Activity: Transcribe the listing below only from the line with "left knee: (801, 374, -1)" up to and including the line with "right hip: (2042, 984, 11)".

Start of Exercise inputs

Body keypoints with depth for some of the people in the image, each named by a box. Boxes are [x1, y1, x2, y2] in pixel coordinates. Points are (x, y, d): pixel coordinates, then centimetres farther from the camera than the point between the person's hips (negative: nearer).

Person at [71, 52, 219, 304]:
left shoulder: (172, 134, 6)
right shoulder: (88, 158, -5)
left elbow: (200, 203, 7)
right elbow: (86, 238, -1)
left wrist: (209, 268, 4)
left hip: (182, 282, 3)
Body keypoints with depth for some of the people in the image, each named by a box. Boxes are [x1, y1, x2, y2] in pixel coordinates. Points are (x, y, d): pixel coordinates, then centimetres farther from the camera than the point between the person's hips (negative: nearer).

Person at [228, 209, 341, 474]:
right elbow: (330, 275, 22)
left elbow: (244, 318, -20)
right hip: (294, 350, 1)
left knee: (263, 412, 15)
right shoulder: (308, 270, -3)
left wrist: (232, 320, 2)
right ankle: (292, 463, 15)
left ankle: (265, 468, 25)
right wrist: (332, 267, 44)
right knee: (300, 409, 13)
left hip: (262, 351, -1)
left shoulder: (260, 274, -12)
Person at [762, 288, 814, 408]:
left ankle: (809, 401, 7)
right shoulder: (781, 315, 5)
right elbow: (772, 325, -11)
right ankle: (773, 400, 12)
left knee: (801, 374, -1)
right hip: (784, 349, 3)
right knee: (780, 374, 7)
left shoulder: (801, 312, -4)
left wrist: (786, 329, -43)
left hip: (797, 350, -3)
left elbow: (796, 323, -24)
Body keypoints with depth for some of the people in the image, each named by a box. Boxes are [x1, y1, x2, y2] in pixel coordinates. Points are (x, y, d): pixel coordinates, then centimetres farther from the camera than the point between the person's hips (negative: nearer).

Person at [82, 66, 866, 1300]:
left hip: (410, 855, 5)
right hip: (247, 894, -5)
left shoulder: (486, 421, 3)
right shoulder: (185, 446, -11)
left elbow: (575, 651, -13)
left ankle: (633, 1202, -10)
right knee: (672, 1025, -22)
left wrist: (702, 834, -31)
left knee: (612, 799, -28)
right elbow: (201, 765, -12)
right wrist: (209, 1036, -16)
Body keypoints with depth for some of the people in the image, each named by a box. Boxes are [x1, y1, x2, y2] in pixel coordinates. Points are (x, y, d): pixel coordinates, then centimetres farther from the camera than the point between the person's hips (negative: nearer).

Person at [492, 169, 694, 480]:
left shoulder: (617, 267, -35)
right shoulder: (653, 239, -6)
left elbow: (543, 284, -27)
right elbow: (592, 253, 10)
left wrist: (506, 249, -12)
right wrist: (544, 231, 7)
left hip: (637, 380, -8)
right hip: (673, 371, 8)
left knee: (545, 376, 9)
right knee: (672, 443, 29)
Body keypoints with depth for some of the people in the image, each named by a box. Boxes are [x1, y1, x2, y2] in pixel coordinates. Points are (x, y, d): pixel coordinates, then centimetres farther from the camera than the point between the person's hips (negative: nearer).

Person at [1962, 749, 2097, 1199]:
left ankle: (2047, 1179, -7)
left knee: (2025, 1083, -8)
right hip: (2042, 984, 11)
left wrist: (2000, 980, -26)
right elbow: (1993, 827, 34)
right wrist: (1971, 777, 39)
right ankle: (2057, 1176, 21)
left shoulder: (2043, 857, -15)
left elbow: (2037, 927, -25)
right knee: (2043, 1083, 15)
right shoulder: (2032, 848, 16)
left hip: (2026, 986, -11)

End of Exercise inputs

Answer for the task:
left knee: (801, 374, -1)
right hip: (784, 349, 3)
right knee: (780, 374, 7)
left shoulder: (801, 312, -4)
left wrist: (786, 329, -43)
left hip: (797, 350, -3)
left elbow: (796, 323, -24)
Body keypoints with depth for some of the people in the image, each named by a box. Boxes are [x1, y1, x2, y2] in pixel coordinates. Points are (x, y, d): pixel coordinates, then centimetres farther from the camera than the point between the person's hips (negative: nearer).

Person at [82, 66, 866, 1300]:
left hip: (410, 855, 5)
right hip: (247, 894, -5)
left shoulder: (486, 421, 3)
right shoulder: (185, 446, -11)
left elbow: (575, 651, -13)
left ankle: (633, 1202, -10)
right knee: (672, 1025, -22)
left wrist: (702, 834, -31)
left knee: (612, 799, -28)
right elbow: (201, 765, -12)
right wrist: (209, 1036, -16)
Body keypoints with depth for some of the people in the image, each named by a box. Boxes are [x1, y1, x2, y2] in pixel coordinates. Points are (x, y, d): pixel coordinates, then centimetres farther from the camera than the point between the person's hips (negative: nearer).

Person at [492, 169, 694, 480]:
left shoulder: (617, 267, -35)
right shoulder: (653, 239, -6)
left elbow: (543, 284, -27)
right elbow: (592, 253, 10)
left wrist: (506, 249, -12)
right wrist: (544, 231, 7)
left hip: (637, 380, -8)
right hip: (673, 371, 8)
left knee: (545, 376, 9)
right knee: (672, 443, 29)
Body keypoints with depth for some of the people in the image, each named by a box. Boxes are [x1, y1, x2, y2] in pixel coordinates. Points are (x, y, d): pixel coordinates, then centimetres farther from the camera than the point between the person's hips (negative: nearer).

Person at [1962, 749, 2097, 1199]:
left ankle: (2047, 1179, -7)
left knee: (2025, 1083, -8)
right hip: (2042, 984, 11)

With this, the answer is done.